La chambre vacilla et trembla de partout,
il comprit qu'il était désormais vraiment fou.
Il vit son chien, Aimable, ressurgir en trombe,
et entendit sa femme, l'appeler d'outre tombe;
de son cercueil parvenait sa voix sépulcrale,
et des fentes des murs sortaient ces mains spectrales.
Toutes les horreurs qu'en rêve il avait créées,
transformèrent son rire en clameurs terrifiées.
Pour fuir cette folie il alla vers la porte,
mais il tomba, sans vie, comme une feuille morte.
Ce fût d'une voix faible et lente qu'il cita,
La fin du "Corbeau" d'Edgar Poe comme constat;
"Et mon âme de cette ombre à l'air incongru,
Clouée au sol ne s'élèvera -- jamais plus."
Vincent Price qui se coiffe comme Tim Burton... ^^
Mon avis :
Ce film, le premier où Tim Burton exerce son talent sans contrainte, a été produit par Disney, et avait fini au fond d’un tiroir à cause de la vision particulière de son auteur.
Pourtant, c’est ce film qui va réveiller le talent de Tim Burton, et qui pose les bases de son univers : l’horreur, la noirceur, mais surtout une bonne dose d’humour !
Ce projet est aussi intéressant par la narration originale, faite par Vincent Price lui même. Par la suite, Vincent Price sera à nouveau présent dans Édouard aux mains d’argent, et mourra peu après.
Ce film est très particulier car il y a plusieurs niveaux de vision possibles, selon si on le regarde en omniscient ou du point de vue de Vincent ou encore depuis l’optique de Vincent Price ! Il est très simple de se sentir concerné tour à tour par chacun de ses personnages, car ils reflètent des parties de nous-même. Nous sommes tout gentils et serviables en communauté pour être apprécier (d’accord, il y a des exceptions…) puis nous avons tous un côté sombre, où se cachent nos peurs, nos rêves… malgré tout, ce n’est qu’un film n’est-ce-pas ? ^^
L’ambiance qui en découle est ambivalente, litigieuse, et peut nous mettre mal à l’aise.
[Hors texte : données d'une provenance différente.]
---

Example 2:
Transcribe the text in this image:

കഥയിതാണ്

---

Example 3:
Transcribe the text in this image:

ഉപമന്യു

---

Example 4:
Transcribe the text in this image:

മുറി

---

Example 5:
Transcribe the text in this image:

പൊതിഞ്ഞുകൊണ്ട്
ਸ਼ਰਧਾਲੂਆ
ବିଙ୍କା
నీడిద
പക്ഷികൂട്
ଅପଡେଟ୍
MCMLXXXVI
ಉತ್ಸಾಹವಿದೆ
Ce côté malsain est accentué par les carreaux, les spirales et rayures en tout genre, qui guident le regard du spectateur sur des non-dits, mais si bien suggérés !
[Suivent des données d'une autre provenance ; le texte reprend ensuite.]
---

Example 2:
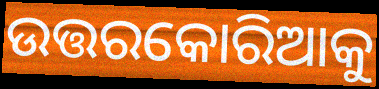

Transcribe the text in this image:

ଉତ୍ତରକୋରିଆକୁ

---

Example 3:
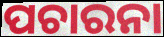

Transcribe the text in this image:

ପଚାରନା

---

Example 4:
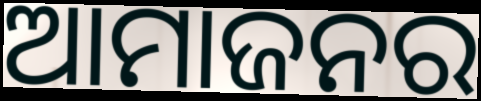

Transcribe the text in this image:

ଆମାଜନର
Si le but n’est manifestement pas de faire peur, il est évident qu’il n’est pas simplement de nous divertir, mais de nous faire réfléchir sur les nuances de la vie, et sur notre coté obscur…
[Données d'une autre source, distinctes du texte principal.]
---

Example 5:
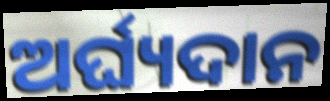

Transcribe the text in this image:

ଅର୍ଘ୍ୟଦାନ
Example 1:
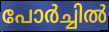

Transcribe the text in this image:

പോർച്ചിൽ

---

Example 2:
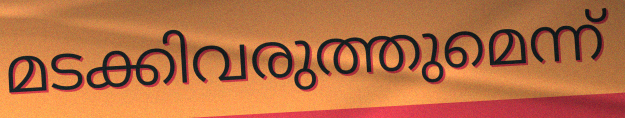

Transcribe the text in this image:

മടക്കിവരുത്തുമെന്ന്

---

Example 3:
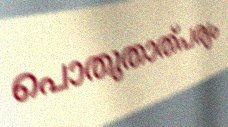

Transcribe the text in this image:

പൊതുതാത്പര്യം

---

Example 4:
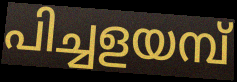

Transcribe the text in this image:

പിച്ചളയമ്പ്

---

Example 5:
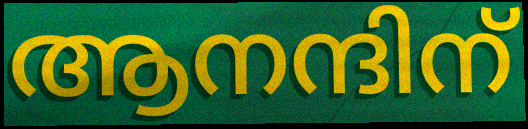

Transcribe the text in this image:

ആനന്ദിന്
J’aime beaucoup ce court métrage, car l’animation est bien faite mais reste simple, et met l’accent sur la narration, toute en vers et très belle dans sa mélancolie.
Spoiler
A la fin, on ne sait pas ce qu’il advient du petit garçon, et l’imagination de chacun joue son rôle !^^ pour ma part, je pense que c’est son double " machiavélique " qui à cédé sa place dans un dernier souffle de folie.